■ 提供された抜粋

::::::::::

其の541:<短期集中連載>ハリ・ポタ全作一気観②

 11月公開のインドネシア映画「ザ・レイド GOKUDO」を試写で観ました。前作は冒頭、主人公がトレーニングしたら、すぐ本題(大銃撃戦)という勢いある超シンプルな構成、「ダイ・ハード」第1作目を彷彿させるビル限定の設定、そして世界にその名を轟かせた(?)格闘技<シラット>の技の数々が凄かったんだけど・・・今作は監督、主演俳優まんまの“純粋な続編”ながら・・・出来がちょっと・・・ねぇ・・・。
 地元のマフィア組織の全容解明のため“潜入捜査官”になった主人公に、進出を図る新興組織&現地の日本ヤクザ(松田龍平遠藤憲一北村一輝)が絡む・・・という“ありがちながら映画らしい映画”に。前作がヒットして予算も増えたんで「アクションだけじゃなくてドラマもやろうよ!」と思う監督の気持ちは容易に推察されるが−ちょいちょい余計なエピソードはさんでの2時間26分は長すぎる。インド映画かセルジオ・レオーネマカロニウエスタンかと思った(笑)。邦題のサブタイトルに「GOKUDO(極道)」と付けた割には日本人ヤクザ活躍しないし(苦笑)。カーチェイスやシラットほかのアクションは凄いんだけどね〜・・・余計な肉付けし過ぎて、前作の良さが失われてたわ。3作目もやりそうなラストだったけど、もしやるなら原点に戻って作って欲しいっス!



 前ふりはここまでにして“本題”へ^^。2004年、シリーズ第3作「ハリー・ポッターとアズカバンの囚人」が公開された。

::::::::::

■ データ一覧
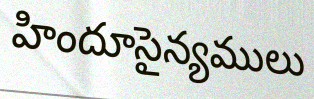
హిందూసైన్యములు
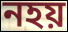
নহয়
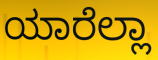
ಯಾರೆಲ್ಲಾ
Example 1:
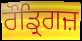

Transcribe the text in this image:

ਰੌਡ੍ਰਿਗਜ਼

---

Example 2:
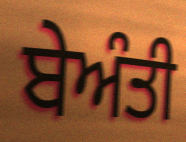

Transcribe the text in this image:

ਬੇਅੰਤੀ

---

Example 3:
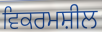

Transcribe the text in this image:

ਵਿਕਰਮਸ਼ੀਲ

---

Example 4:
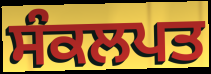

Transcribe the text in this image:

ਸੰਕਲਪਤ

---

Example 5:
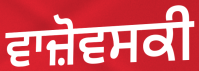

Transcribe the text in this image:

ਵਾਜ਼ੋਵਸਕੀ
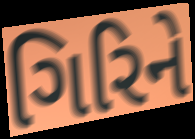
ગિરિને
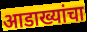
आडाख्यांचा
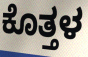
ಕೊತ್ತಳ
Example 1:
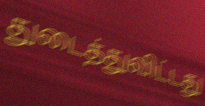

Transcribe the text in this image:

துடைத்துவிட்டது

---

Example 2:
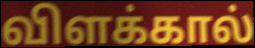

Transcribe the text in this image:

விளக்கால்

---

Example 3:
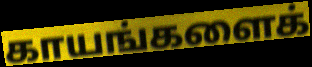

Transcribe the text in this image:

காயங்களைக்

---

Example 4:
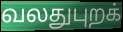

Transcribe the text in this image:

வலதுபுறக்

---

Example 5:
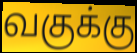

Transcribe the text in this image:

வகுக்கு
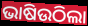
ଭାଷିଉଠିଲା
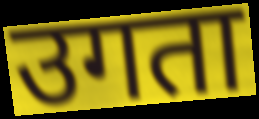
उगता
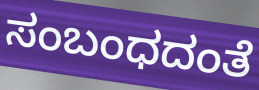
ಸಂಬಂಧದಂತೆ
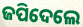
ଜପିଦେଲେ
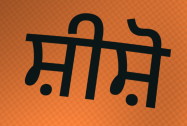
ਸ਼ੀਸ਼ੋ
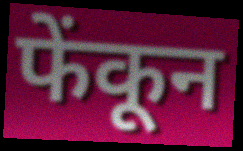
फेंकून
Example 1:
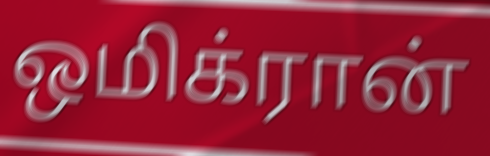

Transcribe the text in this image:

ஒமிக்ரான்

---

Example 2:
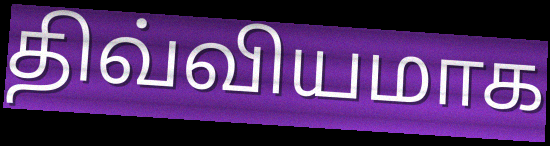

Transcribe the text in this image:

திவ்வியமாக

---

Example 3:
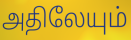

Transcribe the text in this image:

அதிலேயும்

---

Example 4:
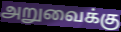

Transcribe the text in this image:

அறுவைக்கு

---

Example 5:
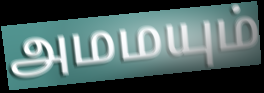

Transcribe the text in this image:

அமமயும்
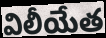
విలీయేత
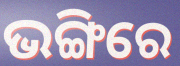
ଭଙ୍ଗିରେ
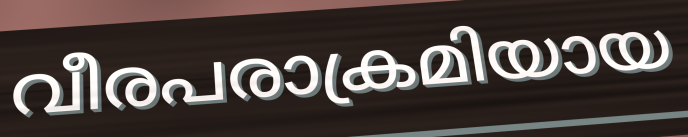
വീരപരാക്രമിയായ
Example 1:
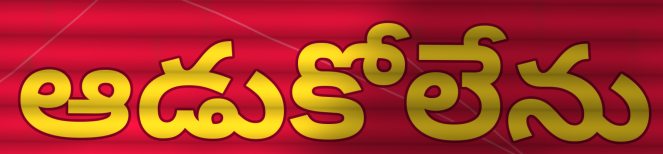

::::::::::

■ 課題の内容
上の映画コラムから、「11月公開のインドネシア映画」で始まり「がちょっと・・・ねぇ・・・。」までの部分を一字も変えずに書き出してください。

■ 回答
11月公開のインドネシア映画「ザ・レイド GOKUDO」を試写で観ました。前作は冒頭、主人公がトレーニングしたら、すぐ本題(大銃撃戦)という勢いある超シンプルな構成、「ダイ・ハード」第1作目を彷彿させるビル限定の設定、そして世界にその名を轟かせた(?)格闘技<シラット>の技の数々が凄かったんだけど・・・今作は監督、主演俳優まんまの“純粋な続編”ながら・・・出来がちょっと・・・ねぇ・・・。